• **What you have to do**
Convert every line of the listing below into a numbered list, omitting any blank lines.

• **Data for this exercise**
---+---

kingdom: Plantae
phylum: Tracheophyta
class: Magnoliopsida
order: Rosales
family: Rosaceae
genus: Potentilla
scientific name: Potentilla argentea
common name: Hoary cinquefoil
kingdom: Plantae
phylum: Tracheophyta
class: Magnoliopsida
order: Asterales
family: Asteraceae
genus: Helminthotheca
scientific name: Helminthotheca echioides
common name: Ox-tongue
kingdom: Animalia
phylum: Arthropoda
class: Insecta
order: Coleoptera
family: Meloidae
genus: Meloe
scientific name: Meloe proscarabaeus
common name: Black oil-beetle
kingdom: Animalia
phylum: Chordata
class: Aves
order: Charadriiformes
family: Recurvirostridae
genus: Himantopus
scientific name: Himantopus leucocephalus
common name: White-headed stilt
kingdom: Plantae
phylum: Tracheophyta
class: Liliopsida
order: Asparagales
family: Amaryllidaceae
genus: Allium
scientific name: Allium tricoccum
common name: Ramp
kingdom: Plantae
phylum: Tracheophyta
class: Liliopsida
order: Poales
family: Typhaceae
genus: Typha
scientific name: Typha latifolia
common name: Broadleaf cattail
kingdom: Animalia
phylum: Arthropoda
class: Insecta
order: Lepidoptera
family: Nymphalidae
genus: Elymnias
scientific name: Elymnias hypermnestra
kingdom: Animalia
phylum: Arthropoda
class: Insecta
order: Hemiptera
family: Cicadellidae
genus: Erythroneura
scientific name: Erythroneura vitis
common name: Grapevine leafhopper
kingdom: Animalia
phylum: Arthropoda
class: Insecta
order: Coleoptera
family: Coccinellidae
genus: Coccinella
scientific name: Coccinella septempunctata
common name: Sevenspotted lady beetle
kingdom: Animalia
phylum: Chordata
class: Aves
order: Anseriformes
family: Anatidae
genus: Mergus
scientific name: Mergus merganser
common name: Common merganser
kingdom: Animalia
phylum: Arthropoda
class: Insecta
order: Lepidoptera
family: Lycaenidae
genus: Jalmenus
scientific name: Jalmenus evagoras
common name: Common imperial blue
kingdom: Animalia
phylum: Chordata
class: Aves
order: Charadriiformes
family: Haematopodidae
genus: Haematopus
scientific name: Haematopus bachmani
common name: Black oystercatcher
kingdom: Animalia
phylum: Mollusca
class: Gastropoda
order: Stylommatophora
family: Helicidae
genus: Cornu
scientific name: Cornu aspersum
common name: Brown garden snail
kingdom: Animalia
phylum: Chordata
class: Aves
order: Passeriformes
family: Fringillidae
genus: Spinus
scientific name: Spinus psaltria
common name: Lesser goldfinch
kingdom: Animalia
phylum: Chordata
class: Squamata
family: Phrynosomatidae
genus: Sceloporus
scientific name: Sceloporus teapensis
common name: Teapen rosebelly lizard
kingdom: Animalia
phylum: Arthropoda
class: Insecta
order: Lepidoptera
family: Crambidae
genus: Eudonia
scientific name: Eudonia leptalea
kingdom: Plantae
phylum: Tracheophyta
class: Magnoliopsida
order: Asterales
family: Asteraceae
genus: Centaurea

---+---

• **Solved problem**
1. kingdom: Plantae
2. phylum: Tracheophyta
3. class: Magnoliopsida
4. order: Rosales
5. family: Rosaceae
6. genus: Potentilla
7. scientific name: Potentilla argentea
8. common name: Hoary cinquefoil
9. kingdom: Plantae
10. phylum: Tracheophyta
11. class: Magnoliopsida
12. order: Asterales
13. family: Asteraceae
14. genus: Helminthotheca
15. scientific name: Helminthotheca echioides
16. common name: Ox-tongue
17. kingdom: Animalia
18. phylum: Arthropoda
19. class: Insecta
20. order: Coleoptera
21. family: Meloidae
22. genus: Meloe
23. scientific name: Meloe proscarabaeus
24. common name: Black oil-beetle
25. kingdom: Animalia
26. phylum: Chordata
27. class: Aves
28. order: Charadriiformes
29. family: Recurvirostridae
30. genus: Himantopus
31. scientific name: Himantopus leucocephalus
32. common name: White-headed stilt
33. kingdom: Plantae
34. phylum: Tracheophyta
35. class: Liliopsida
36. order: Asparagales
37. family: Amaryllidaceae
38. genus: Allium
39. scientific name: Allium tricoccum
40. common name: Ramp
41. kingdom: Plantae
42. phylum: Tracheophyta
43. class: Liliopsida
44. order: Poales
45. family: Typhaceae
46. genus: Typha
47. scientific name: Typha latifolia
48. common name: Broadleaf cattail
49. kingdom: Animalia
50. phylum: Arthropoda
51. class: Insecta
52. order: Lepidoptera
53. family: Nymphalidae
54. genus: Elymnias
55. scientific name: Elymnias hypermnestra
56. kingdom: Animalia
57. phylum: Arthropoda
58. class: Insecta
59. order: Hemiptera
60. family: Cicadellidae
61. genus: Erythroneura
62. scientific name: Erythroneura vitis
63. common name: Grapevine leafhopper
64. kingdom: Animalia
65. phylum: Arthropoda
66. class: Insecta
67. order: Coleoptera
68. family: Coccinellidae
69. genus: Coccinella
70. scientific name: Coccinella septempunctata
71. common name: Sevenspotted lady beetle
72. kingdom: Animalia
73. phylum: Chordata
74. class: Aves
75. order: Anseriformes
76. family: Anatidae
77. genus: Mergus
78. scientific name: Mergus merganser
79. common name: Common merganser
80. kingdom: Animalia
81. phylum: Arthropoda
82. class: Insecta
83. order: Lepidoptera
84. family: Lycaenidae
85. genus: Jalmenus
86. scientific name: Jalmenus evagoras
87. common name: Common imperial blue
88. kingdom: Animalia
89. phylum: Chordata
90. class: Aves
91. order: Charadriiformes
92. family: Haematopodidae
93. genus: Haematopus
94. scientific name: Haematopus bachmani
95. common name: Black oystercatcher
96. kingdom: Animalia
97. phylum: Mollusca
98. class: Gastropoda
99. order: Stylommatophora
100. family: Helicidae
101. genus: Cornu
102. scientific name: Cornu aspersum
103. common name: Brown garden snail
104. kingdom: Animalia
105. phylum: Chordata
106. class: Aves
107. order: Passeriformes
108. family: Fringillidae
109. genus: Spinus
110. scientific name: Spinus psaltria
111. common name: Lesser goldfinch
112. kingdom: Animalia
113. phylum: Chordata
114. class: Squamata
115. family: Phrynosomatidae
116. genus: Sceloporus
117. scientific name: Sceloporus teapensis
118. common name: Teapen rosebelly lizard
119. kingdom: Animalia
120. phylum: Arthropoda
121. class: Insecta
122. order: Lepidoptera
123. family: Crambidae
124. genus: Eudonia
125. scientific name: Eudonia leptalea
126. kingdom: Plantae
127. phylum: Tracheophyta
128. class: Magnoliopsida
129. order: Asterales
130. family: Asteraceae
131. genus: Centaurea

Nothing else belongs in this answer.